Available data below:

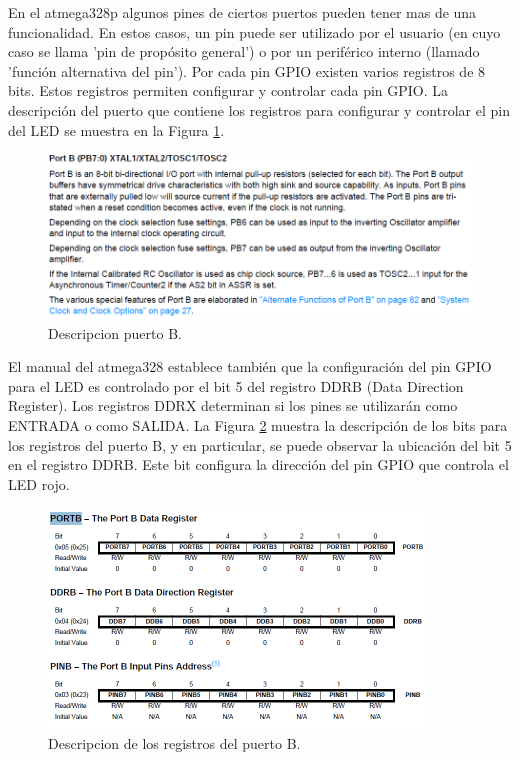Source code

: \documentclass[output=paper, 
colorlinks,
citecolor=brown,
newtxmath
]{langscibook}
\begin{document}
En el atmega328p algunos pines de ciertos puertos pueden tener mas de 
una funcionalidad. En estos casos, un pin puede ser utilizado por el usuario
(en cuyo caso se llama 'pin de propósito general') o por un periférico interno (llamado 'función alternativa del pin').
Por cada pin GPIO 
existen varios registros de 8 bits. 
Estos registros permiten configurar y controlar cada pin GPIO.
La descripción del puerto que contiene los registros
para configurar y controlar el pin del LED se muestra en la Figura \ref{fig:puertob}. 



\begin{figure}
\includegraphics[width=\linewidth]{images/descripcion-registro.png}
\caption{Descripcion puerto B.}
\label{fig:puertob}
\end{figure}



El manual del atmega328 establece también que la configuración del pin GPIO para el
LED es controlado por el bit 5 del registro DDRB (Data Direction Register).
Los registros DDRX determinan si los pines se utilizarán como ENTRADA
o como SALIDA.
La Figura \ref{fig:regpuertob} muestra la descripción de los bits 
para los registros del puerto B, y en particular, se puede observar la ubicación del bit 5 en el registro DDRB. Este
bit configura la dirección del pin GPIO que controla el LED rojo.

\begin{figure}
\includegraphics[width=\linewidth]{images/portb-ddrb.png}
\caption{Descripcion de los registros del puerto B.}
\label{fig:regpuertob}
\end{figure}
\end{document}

End of Available data.
Available data below:

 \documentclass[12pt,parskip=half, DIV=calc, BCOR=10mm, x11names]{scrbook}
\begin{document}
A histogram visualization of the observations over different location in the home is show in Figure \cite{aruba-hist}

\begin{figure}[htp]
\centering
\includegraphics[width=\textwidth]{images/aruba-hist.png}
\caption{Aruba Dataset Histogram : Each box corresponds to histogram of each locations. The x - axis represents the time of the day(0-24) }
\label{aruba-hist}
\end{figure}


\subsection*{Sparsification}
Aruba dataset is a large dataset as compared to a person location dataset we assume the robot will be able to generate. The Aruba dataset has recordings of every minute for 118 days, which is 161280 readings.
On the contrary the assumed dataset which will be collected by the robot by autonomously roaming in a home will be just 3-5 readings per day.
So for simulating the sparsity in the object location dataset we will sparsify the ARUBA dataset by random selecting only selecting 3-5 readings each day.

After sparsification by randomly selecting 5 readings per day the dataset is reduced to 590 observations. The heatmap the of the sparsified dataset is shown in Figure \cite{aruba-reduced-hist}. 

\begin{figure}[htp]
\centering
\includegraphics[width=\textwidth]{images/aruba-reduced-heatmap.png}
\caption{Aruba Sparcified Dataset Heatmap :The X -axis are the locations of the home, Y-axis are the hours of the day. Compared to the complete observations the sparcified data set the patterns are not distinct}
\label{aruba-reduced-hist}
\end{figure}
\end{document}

End of Available data.
Available data below:

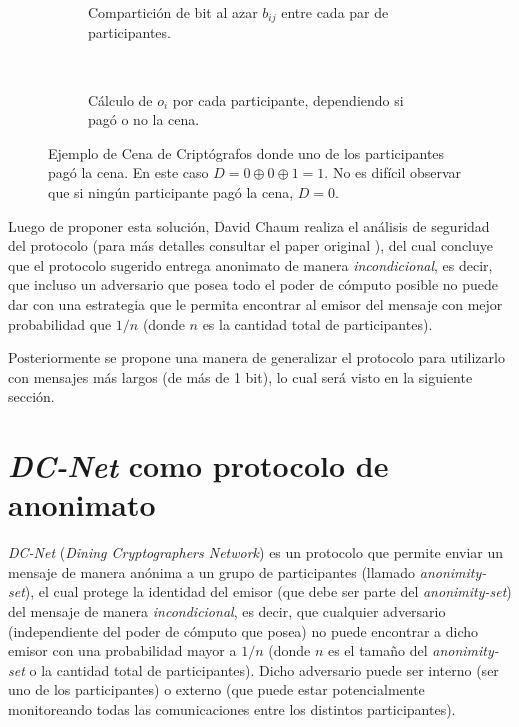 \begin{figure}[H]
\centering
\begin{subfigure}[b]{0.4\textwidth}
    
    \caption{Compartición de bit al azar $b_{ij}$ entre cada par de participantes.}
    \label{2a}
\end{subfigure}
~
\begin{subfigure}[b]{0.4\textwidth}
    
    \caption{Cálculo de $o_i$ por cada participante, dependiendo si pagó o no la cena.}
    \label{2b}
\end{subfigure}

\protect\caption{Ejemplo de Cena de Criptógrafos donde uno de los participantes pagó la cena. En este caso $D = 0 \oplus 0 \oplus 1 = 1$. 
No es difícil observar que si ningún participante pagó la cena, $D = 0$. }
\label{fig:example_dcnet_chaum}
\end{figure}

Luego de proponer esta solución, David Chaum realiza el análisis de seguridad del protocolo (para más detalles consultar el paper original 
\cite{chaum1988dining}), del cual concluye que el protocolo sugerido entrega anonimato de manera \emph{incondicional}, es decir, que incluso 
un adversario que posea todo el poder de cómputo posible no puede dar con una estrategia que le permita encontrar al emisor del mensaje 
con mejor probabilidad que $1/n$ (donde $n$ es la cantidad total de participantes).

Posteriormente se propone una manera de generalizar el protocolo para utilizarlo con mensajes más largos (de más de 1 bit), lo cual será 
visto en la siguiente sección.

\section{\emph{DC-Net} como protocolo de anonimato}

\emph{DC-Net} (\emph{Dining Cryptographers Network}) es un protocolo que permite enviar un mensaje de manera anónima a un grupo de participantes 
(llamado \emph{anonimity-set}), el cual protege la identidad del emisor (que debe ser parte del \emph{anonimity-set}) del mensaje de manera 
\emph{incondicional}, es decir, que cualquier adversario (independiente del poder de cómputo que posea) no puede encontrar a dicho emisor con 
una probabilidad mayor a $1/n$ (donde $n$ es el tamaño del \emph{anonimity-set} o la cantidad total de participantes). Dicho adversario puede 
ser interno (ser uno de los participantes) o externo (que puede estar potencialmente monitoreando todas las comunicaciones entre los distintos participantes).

End of Available data.

Directive
While skipping the pictures, transcribe the data above from the line showing "Source code" through the line showing "La descripción del", exactly and with both ends.

Response for this exercise
Source code

: \documentclass[output=paper, 
colorlinks,
citecolor=brown,
newtxmath
]{langscibook}
\begin{document}
En el atmega328p algunos pines de ciertos puertos pueden tener mas de 
una funcionalidad. En estos casos, un pin puede ser utilizado por el usuario
(en cuyo caso se llama 'pin de propósito general') o por un periférico interno (llamado 'función alternativa del pin').
Por cada pin GPIO 
existen varios registros de 8 bits. 
Estos registros permiten configurar y controlar cada pin GPIO.
La descripción del puerto que contiene los registros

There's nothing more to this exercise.